**Çalışma yönergesi:** Lise yerleştirme sistemini eleştiren metni, son cümlesinin ardından yazarak sürdürün.

Anadolu lisesi okumak istediği için sadece üç tercih yapan fakat sınavla yerleşme imkanını yakalayamayan ve adresindeki okullara da kriterlerde kendisinden daha gerilerde bulunan öğrencilerin yerleştiğini gören öğrenciler bu durumu dava konusu yapacaklardır. MEB belki de binlerce dava konusuyla karşı karşıya kalacaktır.
Şu görülüyor ki, açıkta kalan öğrencilerin önemli bir bölümü, sınav puanına göre tercih yapan fakat yerleşemeyen başarılı öğrencilerden oluşmaktadır.
Bu tablo kabul edilemez. Bu durumu hem öğrencilerimizin emeklerinin heba edilmesi hem de ülkemizin en büyük zenginliği olan başarılı öğrencilerimizin adeta cezalandırılması olarak görüyoruz.
Bu skandal sistemi kucağında bulan Milli Eğitim Bakanı sayın Ziya Selçuk’a kolaylıklar diliyoruz. Fakat işinin kolay olmadığını da biliyoruz. Pek tabii ki, sayın Selçuk, önümüzdeki sene sahadan aldığı izlenimler ve paydaşlarla yapılacak istişarelerle uygulanabilir bir sistemi ihdas edecektir. Ancak şu anda neresinden tutsanız elinizde kalan ve dört bir yanından sızdıran mevcut sistemi pansuman tedbirlerle olabildiğince onarmalıdır. Çocuklarımızın geleceği için öncelikle atılabilecek adımları Türk Eğitim-Sen olarak sıralamıştık;
Anadolu liselerindeki sınıf kontenjanları artırılarak ve kaynakların verimli kullanılması amacıyla kapasitesinin %50’sinin altında eğitim veren okullar birleştirilerek Anadolu lisesine dönüştürülmeli ya da bu okullarda Anadolu lisesi sınıfları açılmalıdır. Böylece başarılı olan ve akademik lise eğitimi almak isteyen öğrencilerimiz açık lise ya da özel okul mahkumiyetinden kurtarılacaktır.
MEB öğrencilerimizin istek, kabiliyet ve kişisel hedeflerine uygun bir eğitim ortamını hazırlamakla yükümlüdür. Çocuklarımızın eğitim ihtiyaçları siyasal ya da ideolojik saiklerle değil, onların talep ve beklentileri doğrultusunda tespit edilmeli ve ona göre planlanmalıdır.
Türk Eğitim Sen olarak, çocuklarımızın hayallerinin çalınmasını, daha hayatlarının başında motivasyon ve ümitlerinin kırılmasını kabul etmiyoruz.

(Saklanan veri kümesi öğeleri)
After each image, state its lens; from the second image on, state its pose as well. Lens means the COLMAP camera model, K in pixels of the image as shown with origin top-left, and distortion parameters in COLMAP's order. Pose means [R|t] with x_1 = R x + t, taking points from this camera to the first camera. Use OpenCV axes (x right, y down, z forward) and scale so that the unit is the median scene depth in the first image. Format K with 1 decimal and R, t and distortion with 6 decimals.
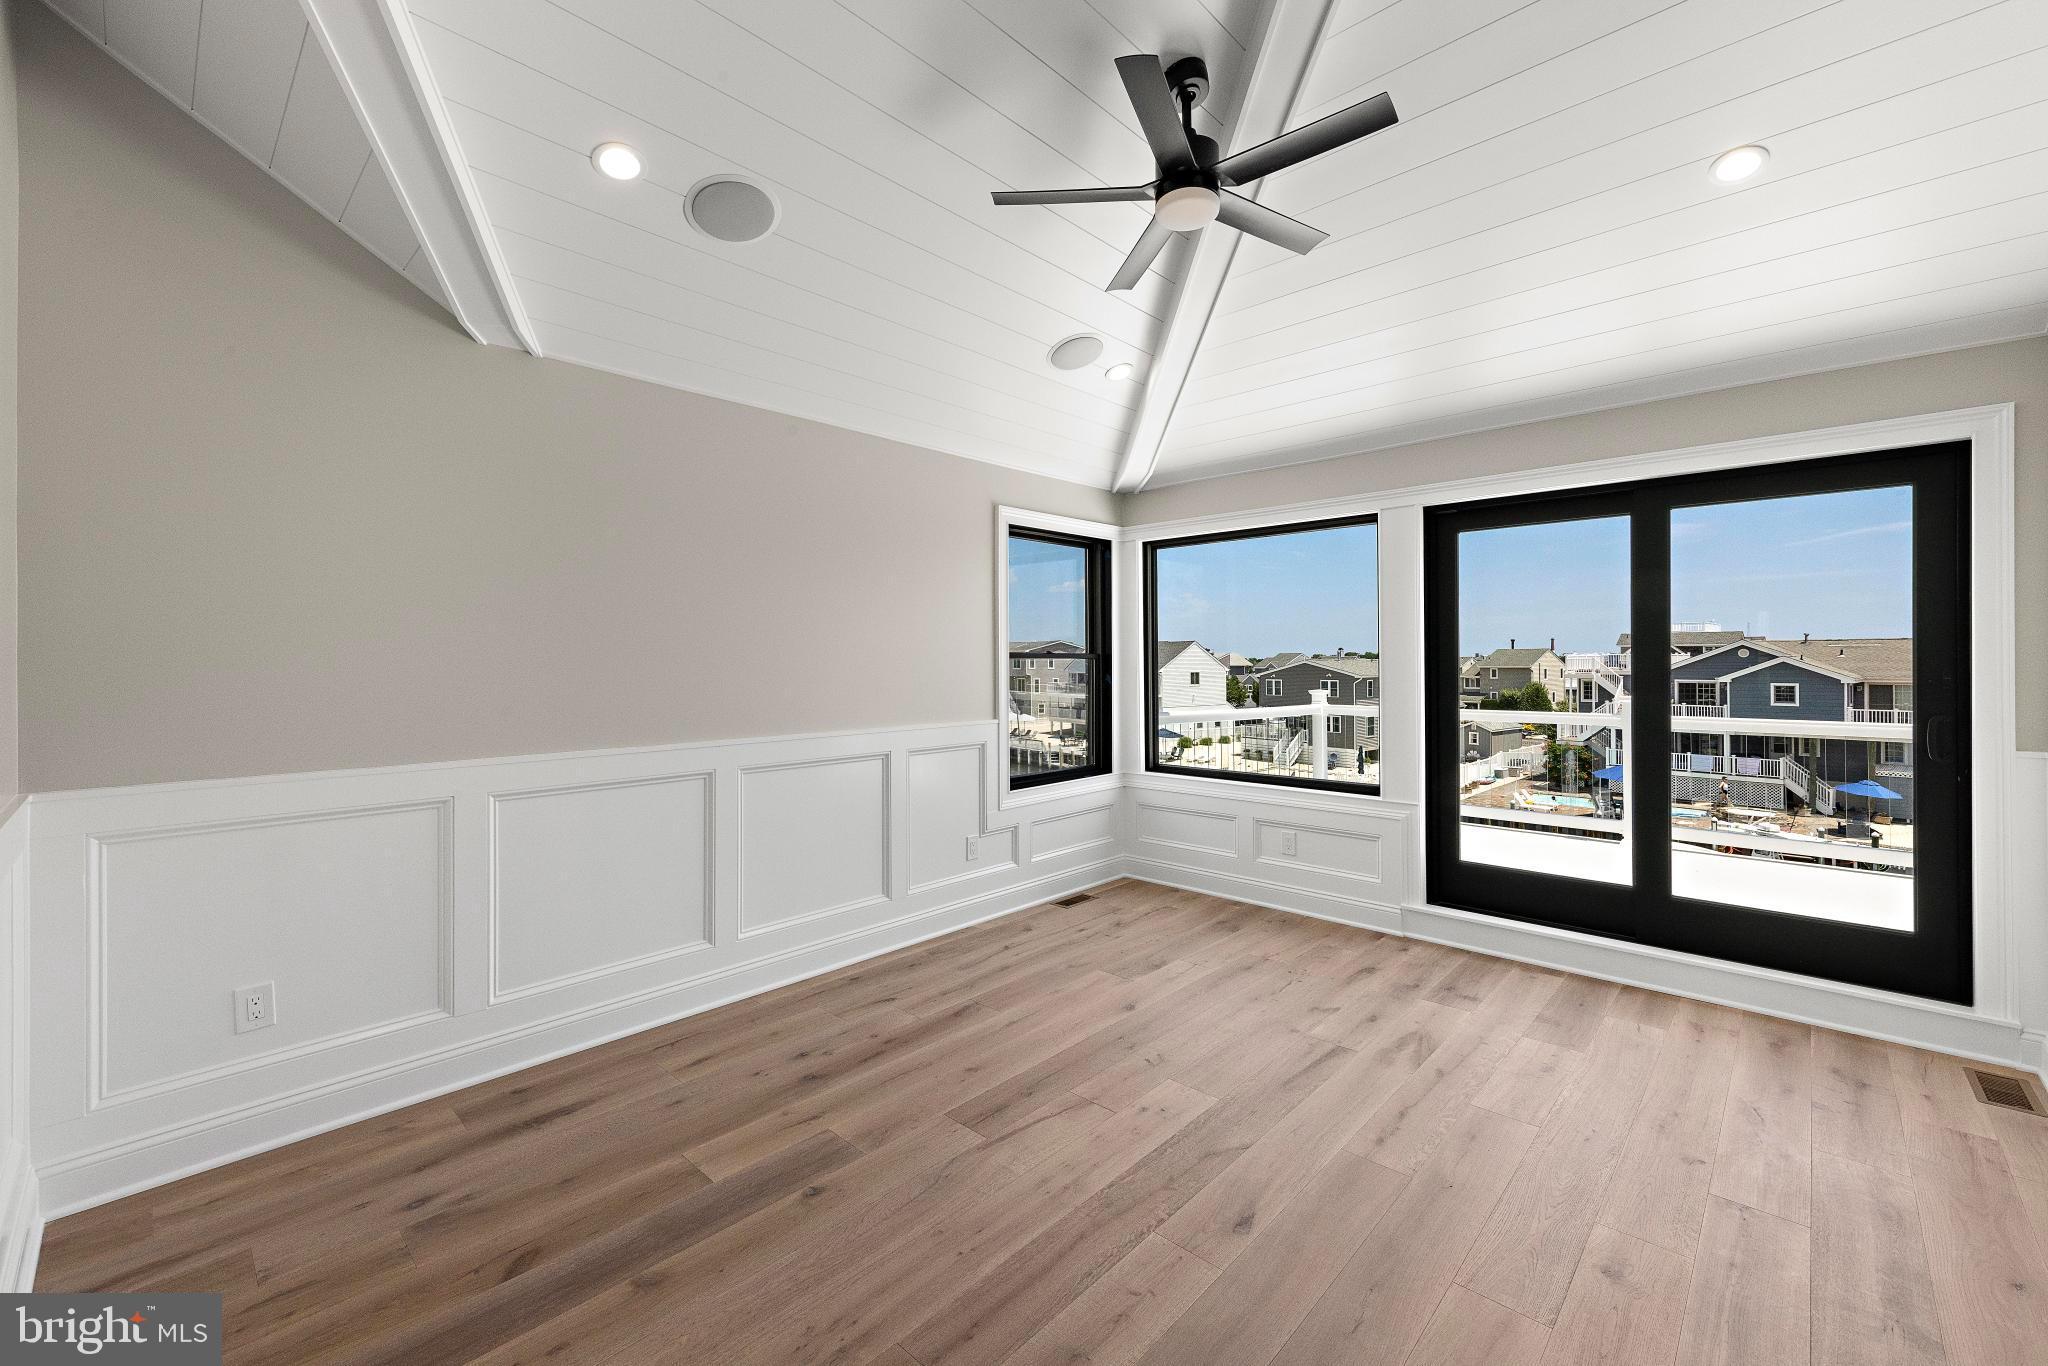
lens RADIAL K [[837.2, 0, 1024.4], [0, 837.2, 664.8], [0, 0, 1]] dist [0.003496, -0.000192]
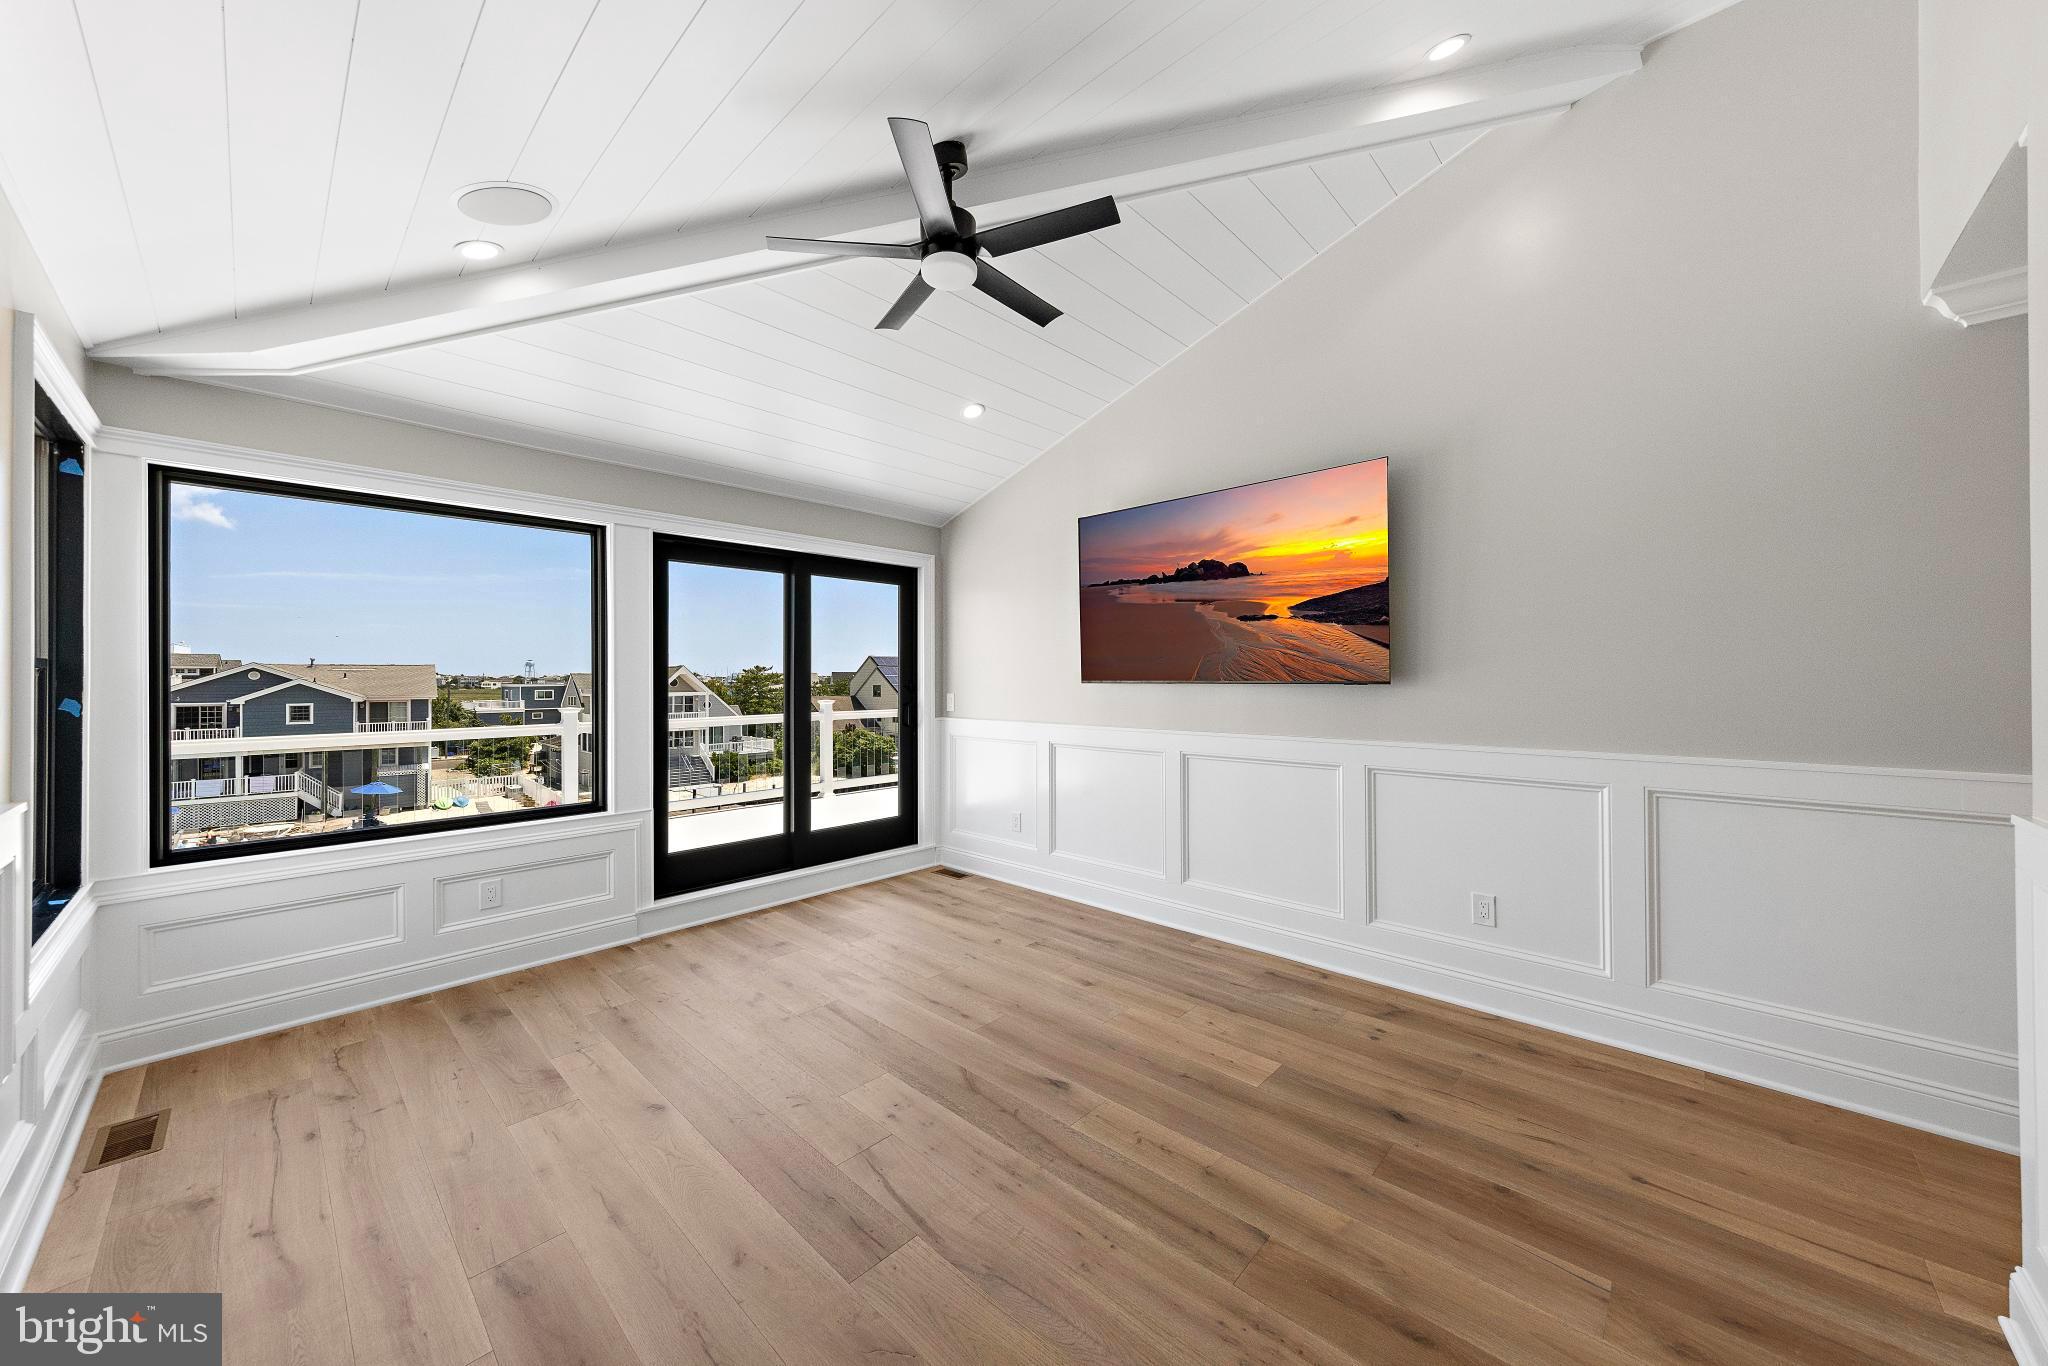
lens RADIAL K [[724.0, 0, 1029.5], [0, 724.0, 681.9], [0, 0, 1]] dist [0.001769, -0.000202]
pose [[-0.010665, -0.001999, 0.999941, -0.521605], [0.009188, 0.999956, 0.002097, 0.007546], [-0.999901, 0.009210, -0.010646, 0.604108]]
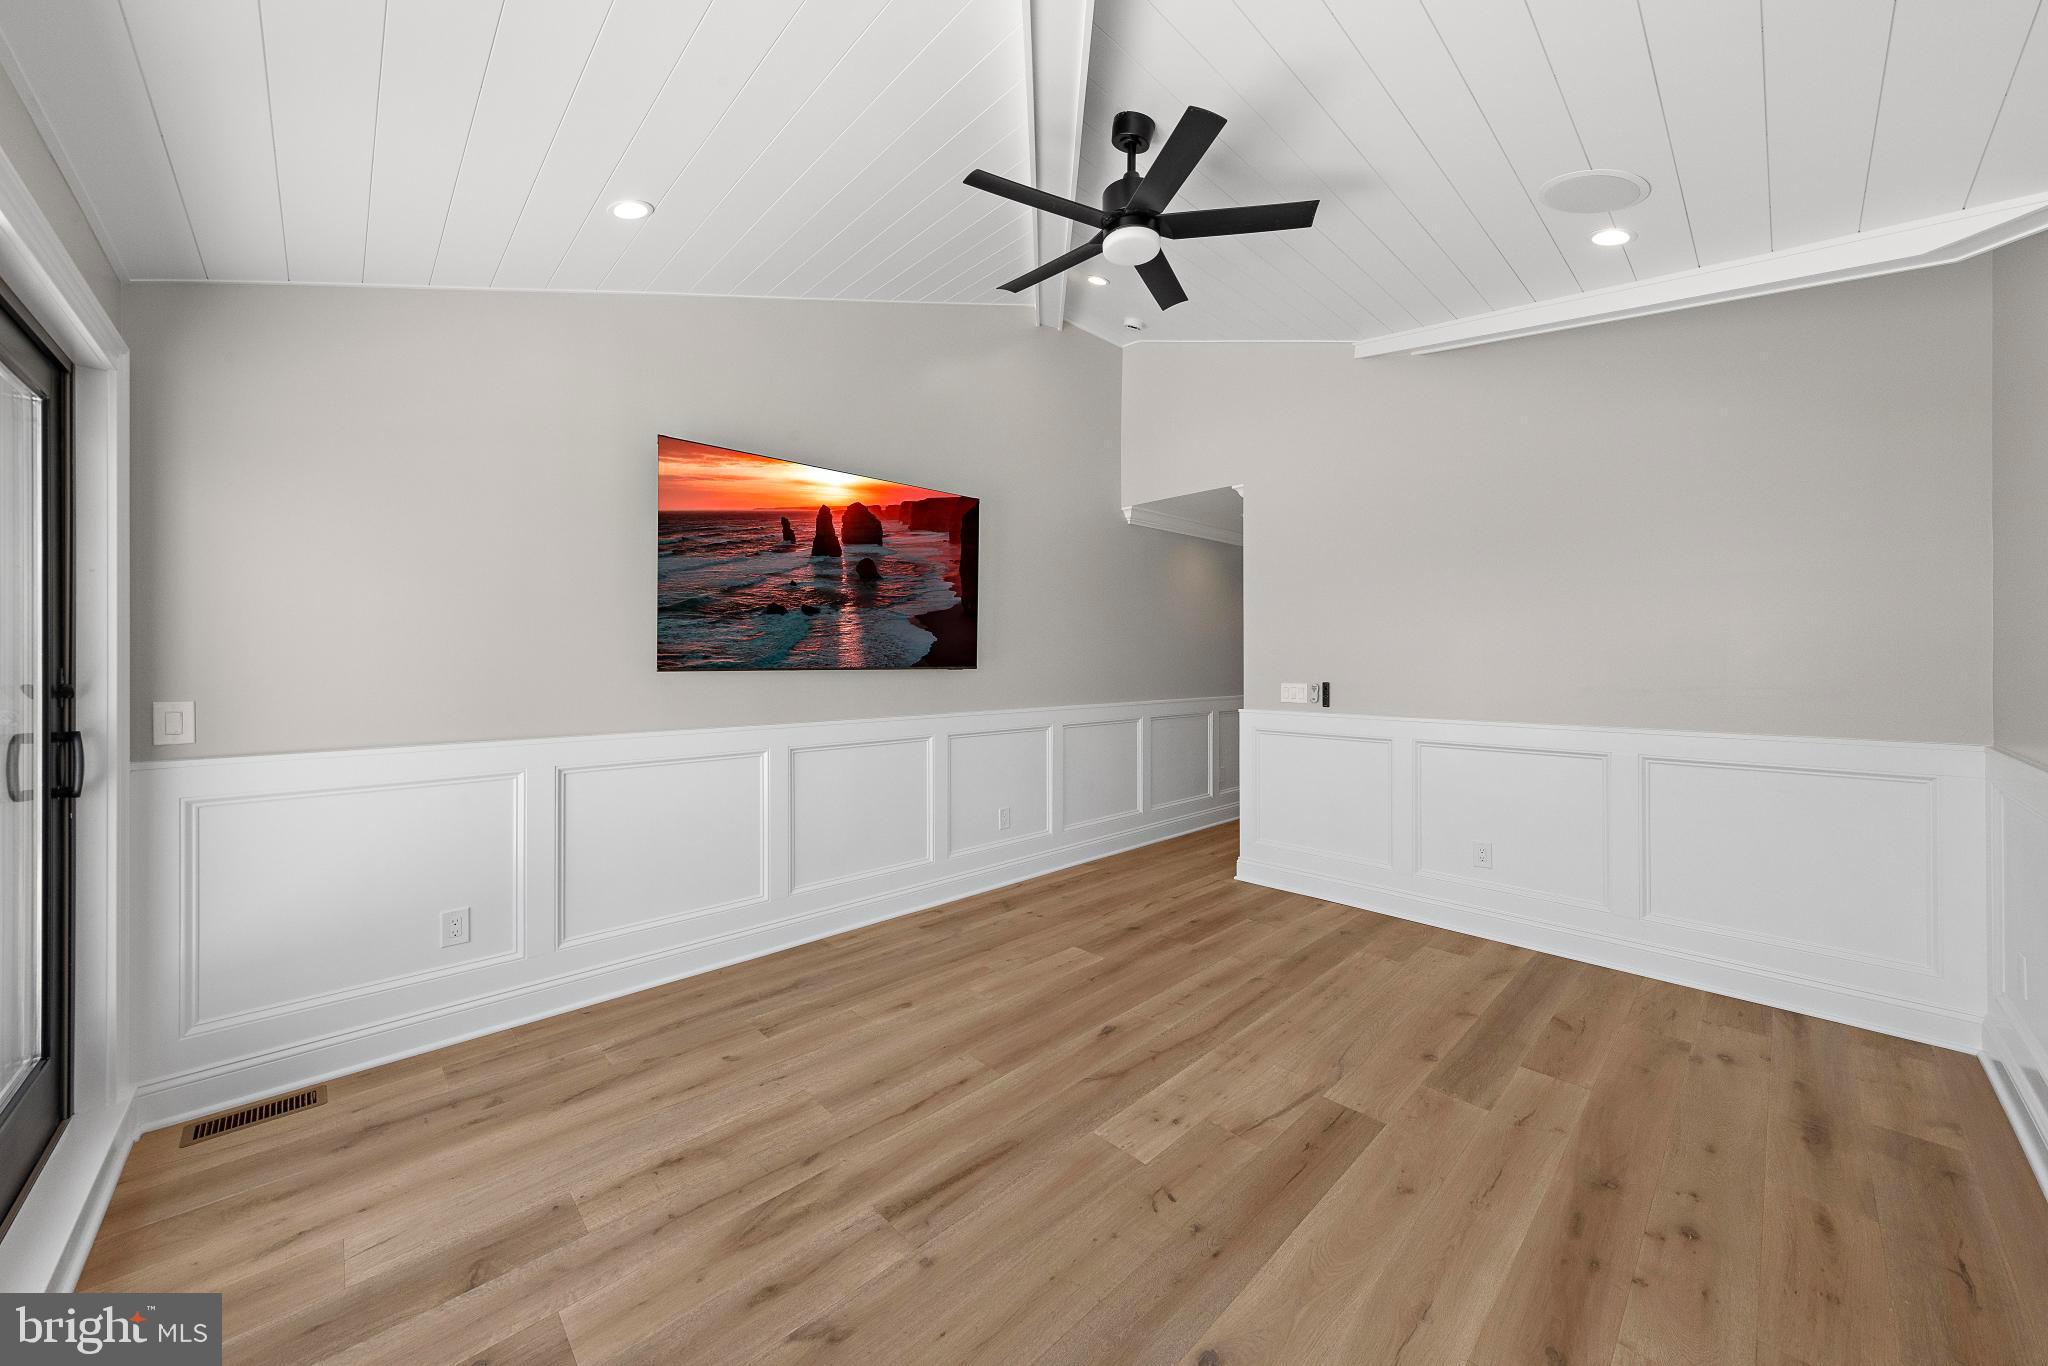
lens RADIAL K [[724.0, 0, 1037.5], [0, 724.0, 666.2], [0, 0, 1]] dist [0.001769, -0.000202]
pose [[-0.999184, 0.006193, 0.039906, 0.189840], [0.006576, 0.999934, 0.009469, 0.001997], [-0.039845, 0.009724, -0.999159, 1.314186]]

**Görev yanıtı:**
MEB , ANADOLU LİSELERİ KONTENJANINDA 58 BİN ARTIŞ YAPTI. ÇORUM’A KAÇ KONTENJAN DÜŞTÜ?
MEB, başarılı olan ve akademik lise eğitimini almak isteyen öğrenciler için kontenjan artırma yoluna gitmiş, maalesef Çorum ek kontenjan alamamıştır. Türkiye genelinde 650 Anadolu Lisesinde mevcut kontenjanlar yükseltirken, Çorum neden SIFIR çekmiştir?
Bunun hesabını kim verecektir ?
Ek kontenjan al(a)mayarak kimler neden, neyi hedeflemiştir?
İlimiz genelinde 1.yerleştirme sonucunda meslek lisesi ve İmam Hatip Lisesine gitmek istemeyen 700 öğrenci açıkta kalmıştır.Buna rağmen ilimizde Anadolu Lisesi sınıf kontenjanları 30 olarak belirlenmiştir.Oysa yönetmeliğe göre sınıf kontenjanları 34 gerekirse 40 da yapılabilirdi.1.Nakil başvuruları 10 Ağustos itibariyle sona erecektir.Bakanlığın talimatına rağmen ilimizde hiçbir Anadolu Lisesinde kontenjanlar artırılmamıştır.İlimizde açılan İmam Hatip Lisesilerinin kontenjanlarının dolmaması gerçeği ile yüzleşmemek için mi Anadolu Liselerinin kontenjanı artırılmadı diye de sormadan geçemeyeceğim? Bu tablo, bu okullarımızda çalışan öğretmenlerimizi de norm fazlası durumuna düşürecektir.
Görünen o ki tercihte bulunan öğrenci velileri aynı tercihleri yapıp bırakıyor.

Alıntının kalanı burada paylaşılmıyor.